A good portion of serious recreational players, and most pros, do indeed
track their own play. They write down their starting and ending point total, so
they know the number of hands they've played. And several people I know keep a
spreadsheet with play by session, including number of hands played, amount
won/lost, and the percentage return of that session. Some people write down
every quad, and every Royal scare. Whatever floats your boat!
I'm guessing Steve doesn't actually play much VP in casinos.
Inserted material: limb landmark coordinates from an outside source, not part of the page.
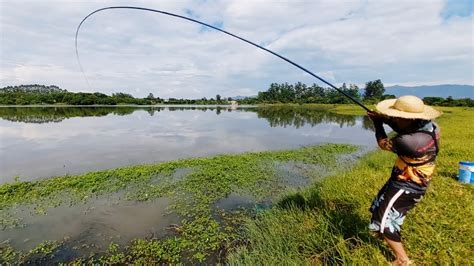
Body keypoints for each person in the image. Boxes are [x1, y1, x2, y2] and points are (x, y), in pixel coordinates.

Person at [366, 95, 442, 266]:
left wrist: (378, 123)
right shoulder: (432, 127)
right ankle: (382, 236)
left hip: (408, 184)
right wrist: (386, 119)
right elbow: (405, 128)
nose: (393, 118)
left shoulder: (407, 141)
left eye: (396, 117)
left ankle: (402, 259)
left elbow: (383, 143)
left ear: (407, 119)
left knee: (387, 222)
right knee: (379, 206)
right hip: (406, 178)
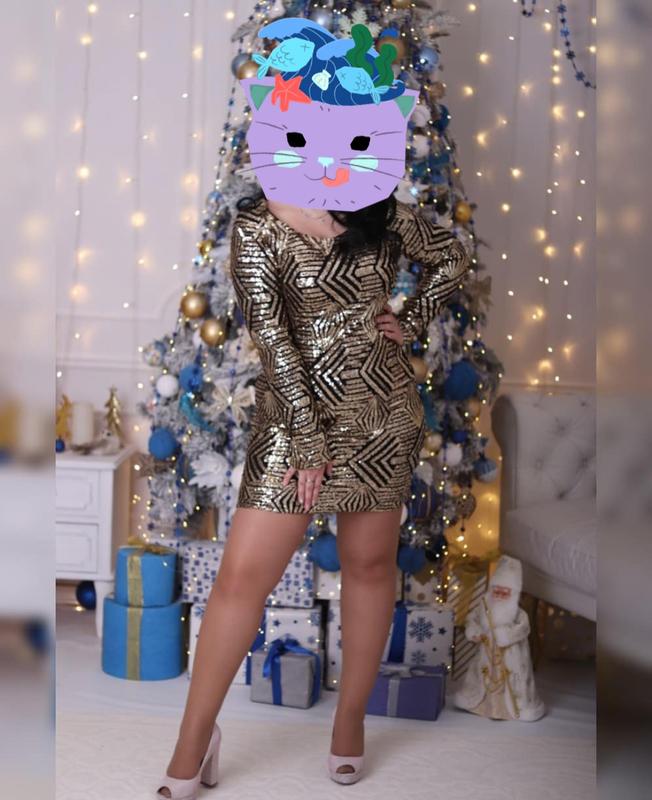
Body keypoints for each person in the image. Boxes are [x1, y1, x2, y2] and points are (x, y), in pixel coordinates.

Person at [155, 16, 469, 798]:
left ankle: (348, 720)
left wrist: (410, 315)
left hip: (381, 413)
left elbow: (454, 255)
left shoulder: (381, 212)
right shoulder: (257, 227)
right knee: (241, 579)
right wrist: (302, 440)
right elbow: (273, 342)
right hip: (294, 420)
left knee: (370, 565)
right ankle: (193, 743)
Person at [453, 555, 546, 722]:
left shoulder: (518, 613)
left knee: (511, 681)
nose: (500, 595)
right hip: (486, 652)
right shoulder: (484, 607)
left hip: (510, 654)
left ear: (513, 593)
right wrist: (474, 631)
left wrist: (505, 636)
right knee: (483, 677)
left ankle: (512, 708)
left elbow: (524, 628)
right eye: (497, 590)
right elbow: (471, 619)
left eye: (505, 592)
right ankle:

Please correct
me if this impression is wrong.
Brian
···
=================================
In a message dated 8/6/2006 10:57:57 AM Pacific Standard Time,
groups.yahoo@verizon.net writes:
--- In vpFREE@yahoogroups.com, Steve Jacobs <jacobs@...> wrote:
On Saturday 05 August 2006 2:37 pm, Harry Porter wrote:
> Steve Jacobs wrote:
Let me ask you this -- do you _ever_ keep track of the actual number
of hands you play during a session, and compute the exact ER that
you achieved for that session? I'll bet you don't, and I'll bet there are
very few player who do (I'm tempted to claim "none" here, but then
I think of Monk...). Why? Because players don't REALLY care about
about the number of hands they've played and how that relates to
their performance.
I guess you should call me "Monk". I compute the number of hands I play
from my coin-
in. I know my win/loss in dollars or bets, and therefore I know the exact ER
for every
session (exact, in so far as the "points" are indeed accurate; hence I
periodically manually
check them). I'd also guess that others here do or could do the same
computaion (since
they keep track of their win/loss and points)-- but it's only a guess.